Revisit what made you start this journey together.
Have conversations that are filled with dreams AND take time to acknowledge together the goals you have accomplished and the dreams you’re fulfilling.
Remember- you are in a season. Some days it feels like a lifetime, but this season is not forever. Roles, expectations, needs- they will continue to change. Marriage in each season brings challenges, but sticking together helps ease through them.
4. Let your partner have his/her own way of parenting.

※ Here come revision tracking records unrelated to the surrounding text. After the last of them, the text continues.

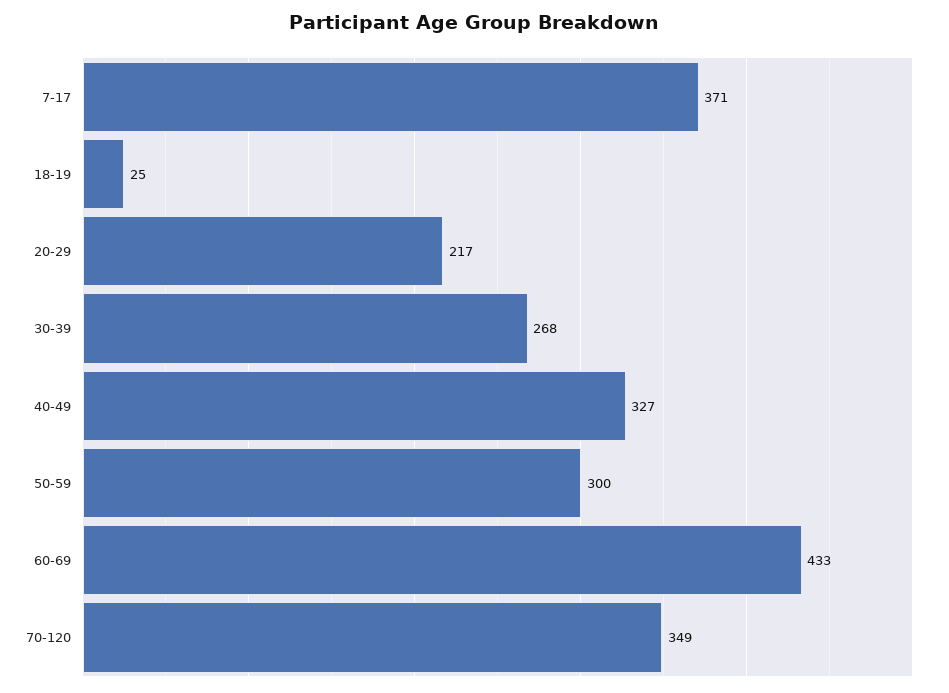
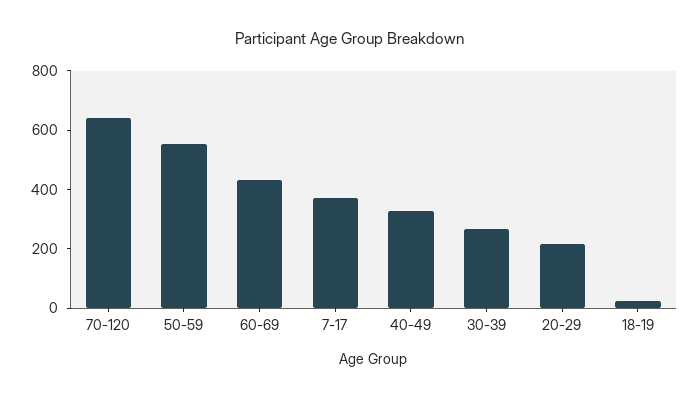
  {
    "7-17": 371,
    "18-19": 25,
    "20-29": 217,
    "30-39": 268,
    "40-49": 327,
-   "50-59": 300,
+   "50-59": 550,
    "60-69": 433,
-   "70-120": 349
+   "70-120": 650
  }

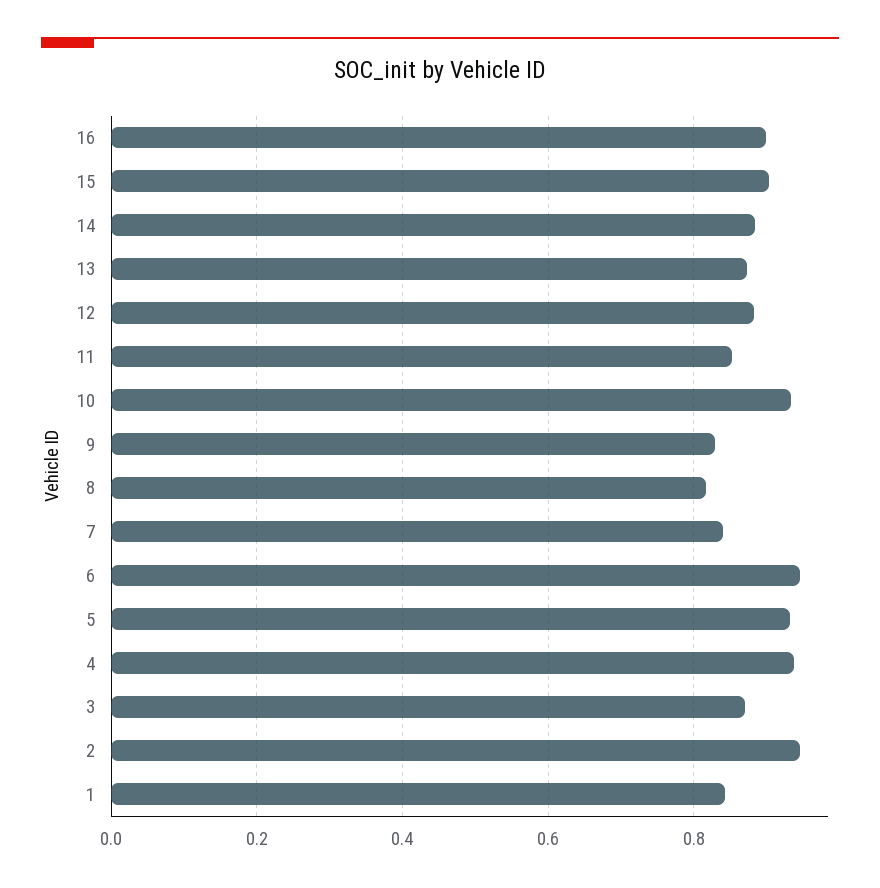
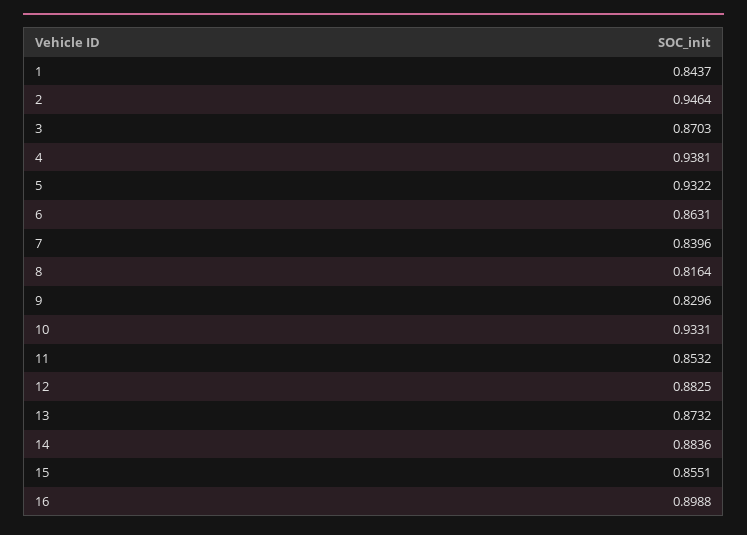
  {
    "16": 0.8988,
-   "15": 0.9,
+   "15": 0.8551,
    "14": 0.8836,
    "13": 0.8732,
    "12": 0.8825,
    "11": 0.8532,
    "10": 0.9331,
    "9": 0.8296,
    "8": 0.8164,
    "7": 0.8396,
-   "6": 0.94,
+   "6": 0.8631,
    "5": 0.9322,
    "4": 0.9381,
    "3": 0.8703,
    "2": 0.9464,
    "1": 0.8437
  }

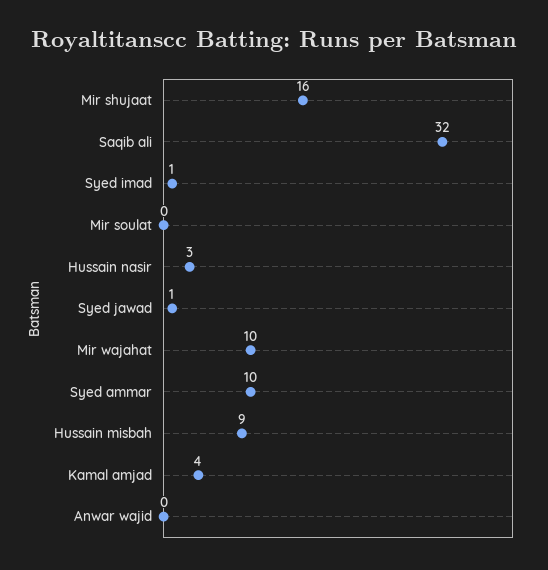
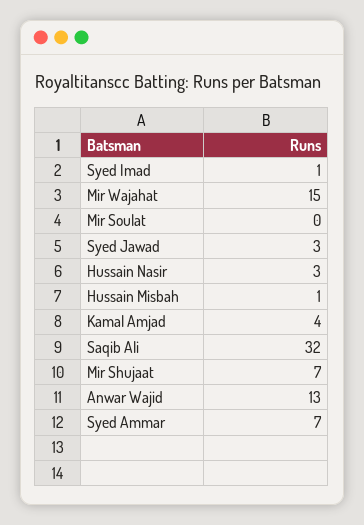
  {
-   "Mir shujaat": 16,
+   "Mir shujaat": 7,
    "Saqib ali": 32,
    "Syed imad": 1,
    "Mir soulat": 0,
    "Hussain nasir": 3,
-   "Syed jawad": 1,
+   "Syed jawad": 3,
-   "Mir wajahat": 10,
+   "Mir wajahat": 15,
-   "Syed ammar": 10,
+   "Syed ammar": 7,
-   "Hussain misbah": 9,
+   "Hussain misbah": 1,
    "Kamal amjad": 4,
-   "Anwar wajid": 0
+   "Anwar wajid": 13
  }

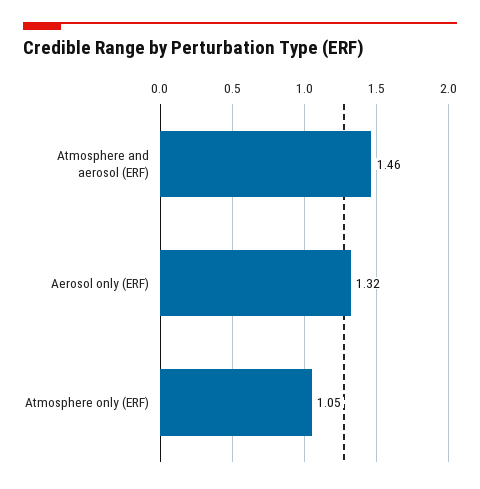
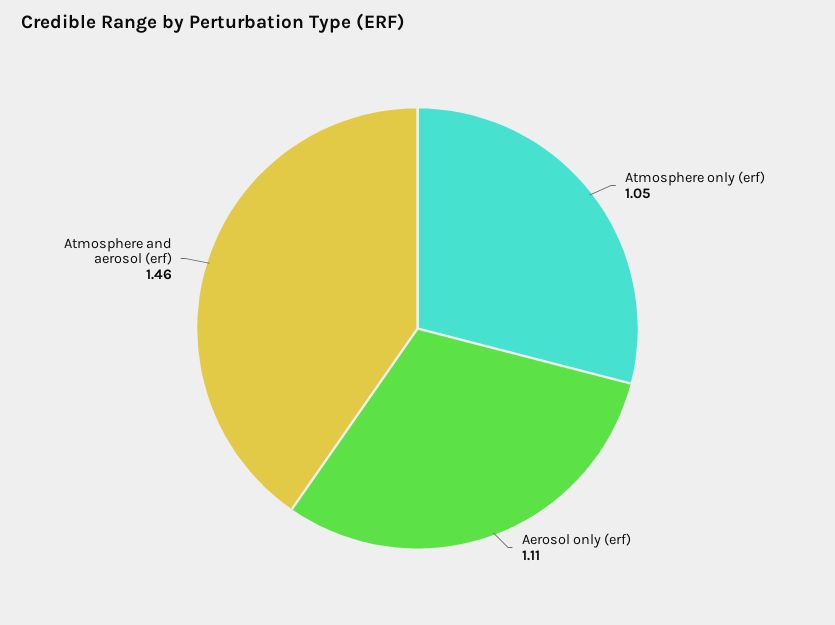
  {
    "Atmosphere and aerosol (ERF)": 1.46,
-   "Aerosol only (ERF)": 1.32,
+   "Aerosol only (ERF)": 1.11,
    "Atmosphere only (ERF)": 1.05
  }

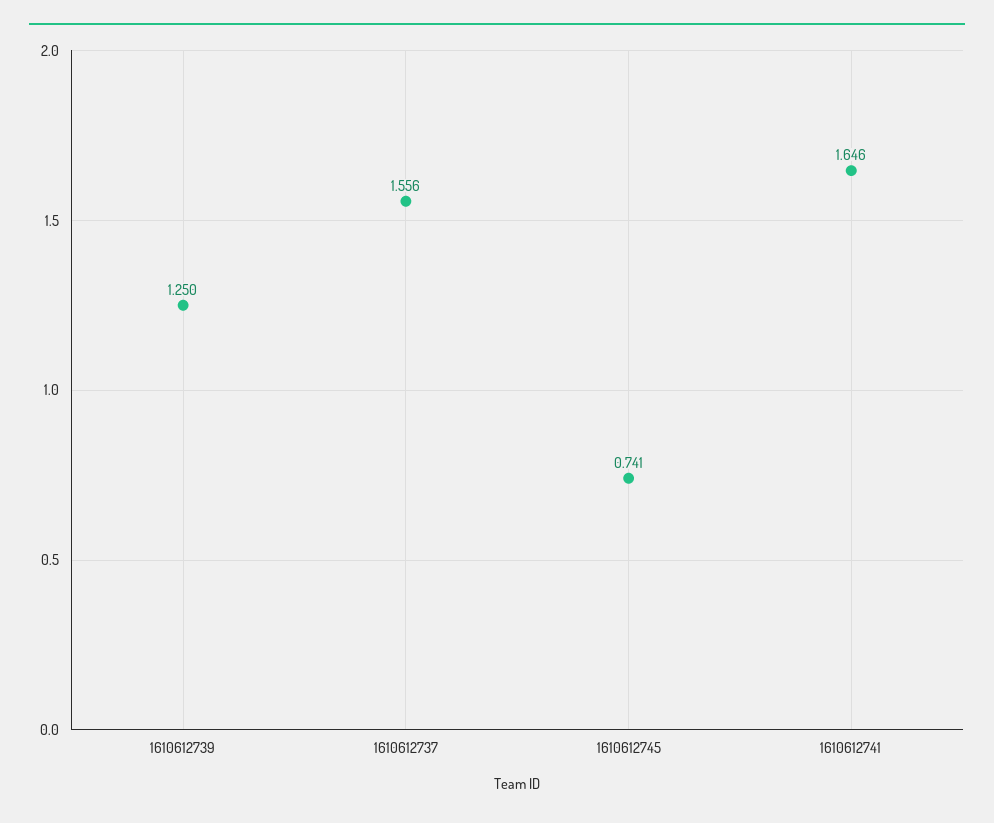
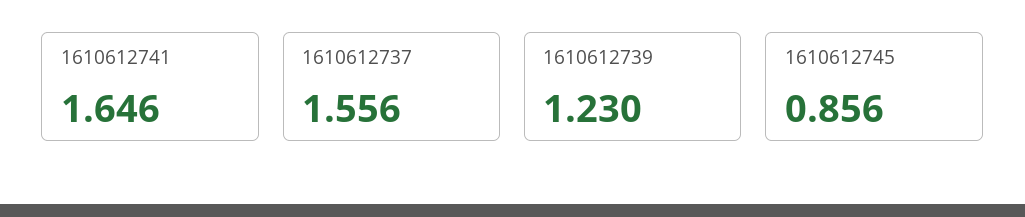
  {
-   "1610612739": 1.25,
+   "1610612739": 1.23,
    "1610612737": 1.556,
-   "1610612745": 0.741,
+   "1610612745": 0.856,
    "1610612741": 1.646
  }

Have you ever found yourself subtlety (or not so subtlety) telling your partner that you’d do it this way or ___ isn’t good for the baby/child? Do you find yourself leaving too descriptive of an agenda when you’re leaving the house? Might you be a helicopter partner? Chill out a bit. Your partner is a parent too and he/she has made it this far- let them parent and parent their own way. (This doesn’t apply if you have reason to not trust your partner, in which case, that’s a bigger conversation than we’re having here.)
5. Date Your Partner
Have date nights with the rule of NOT talking home logistics, parenting, etc. You are parents, but you are still partners and individuals and you need time to talk about the things that brought you together and keep you building your life together. This is a great time to revisit those goals and dreams. Watch comedy and laugh. Share what you’ve been doing or reading outside of parenting. Do a hobby together. I KNOW I KNOW it’s really hard to get a date (sitters, bedtimes, finances, etc.). It doesn’t even have to be out, you can check out these great ideas (I seriously NEED those pretzels!) for some at-home date nights ideas for when the kids are sleeping (That happens now and then, right?)
So remember- in the midst of this all- you are a TEAM. Communicating and collaborating takes intention. It takes time in the moments you feel like you don’t have a second to spare. It takes listening and speaking truthfully. But you- you can do it. You’ve got this. It won’t always be pretty (let me just normalize that because I KNOW it’s true) but you’ve got this.
You’re on the same team: Team grow the kids, keep the house livable, have personal growth and fulfillment, and love one another.
The seasons change and so do you. Communicate. Collaborate. Celebrate. Do these things together as often as possible.
Tell me- how do you and your partner stay on the same team?